### What is expected:
Among the lines below, copy each one in which "Eberle" appears.
== Data records ==
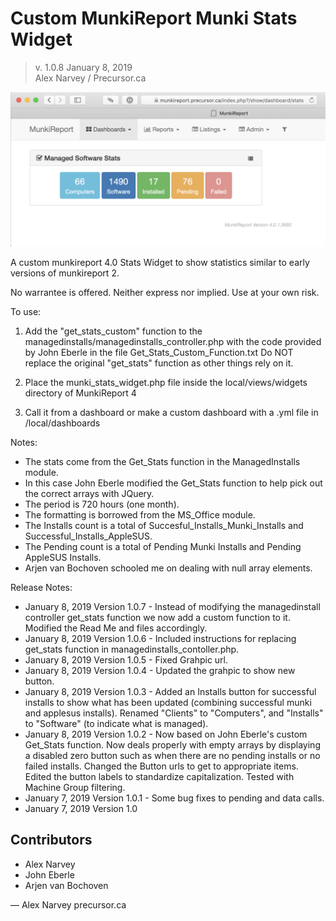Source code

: # Custom MunkiReport Munki Stats Widget

> v. 1.0.8 
> January 8, 2019  
> Alex Narvey / Precursor.ca  

![munki_stats_widget  view](https://github.com/precursorca/munki-stats-widget/blob/master/munki_stats_widget.png)

A custom munkireport 4.0 Stats Widget to show statistics similar to early versions of munkireport 2.

No warrantee is offered. Neither express nor implied. Use at your own risk.

To use:

1) Add the "get_stats_custom" function to the managedinstalls/managedinstalls_controller.php with the code provided by John Eberle in the file Get_Stats_Custom_Function.txt
Do NOT replace the original "get_stats" function as other things rely on it.

2) Place the munki_stats_widget.php file inside the local/views/widgets directory of MunkiReport 4

3) Call it from a dashboard or make a custom dashboard with a .yml file in /local/dashboards

Notes:

- The stats come from the Get_Stats function in the ManagedInstalls module.
- In this case John Eberle modified the Get_Stats function to help pick out the correct arrays with JQuery.
- The period is 720 hours (one month).
- The formatting is borrowed from the MS_Office module.
- The Installs count is a total of Succesful_Installs_Munki_Installs and Successful_Installs_AppleSUS.
- The Pending count is a total of Pending Munki Installs and Pending AppleSUS Installs.
- Arjen van Bochoven schooled me on dealing with null array elements.

Release Notes:

* January 8, 2019 Version 1.0.7 - Instead of modifying the managedinstall controller get_stats function we now add a custom function to it. Modified the Read Me and files accordingly.
* January 8, 2019 Version 1.0.6 - Included instructions for replacing get_stats function in managedinstalls_contoller.php. 
* January 8, 2019 Version 1.0.5 - Fixed Grahpic url. 
* January 8, 2019 Version 1.0.4 - Updated the grahpic to show new button. 
* January 8, 2019 Version 1.0.3 - Added an Installs button for successful installs to show what has been updated (combining successful munki and applesus installs). Renamed "Clients" to "Computers", and "Installs" to "Software" (to indicate what is managed).
* January 8, 2019 Version 1.0.2 - Now based on John Eberle's custom Get_Stats function. Now deals properly with empty arrays by displaying a disabled zero button such as when there are no pending installs or no failed installs. Changed the Button urls to get to appropriate items. Edited the button labels to standardize capitalization. Tested with Machine Group filtering.
* January 7, 2019 Version 1.0.1 - Some bug fixes to pending and data calls.
* January 7, 2019 Version 1.0


## Contributors
* Alex Narvey
* John Eberle
* Arjen van Bochoven

—
Alex Narvey
precursor.ca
===
### Exercise response:
1) Add the "get_stats_custom" function to the managedinstalls/managedinstalls_controller.php with the code provided by John Eberle in the file Get_Stats_Custom_Function.txt
- In this case John Eberle modified the Get_Stats function to help pick out the correct arrays with JQuery.
* January 8, 2019 Version 1.0.2 - Now based on John Eberle's custom Get_Stats function. Now deals properly with empty arrays by displaying a disabled zero button such as when there are no pending installs or no failed installs. Changed the Button urls to get to appropriate items. Edited the button labels to standardize capitalization. Tested with Machine Group filtering.
* John Eberle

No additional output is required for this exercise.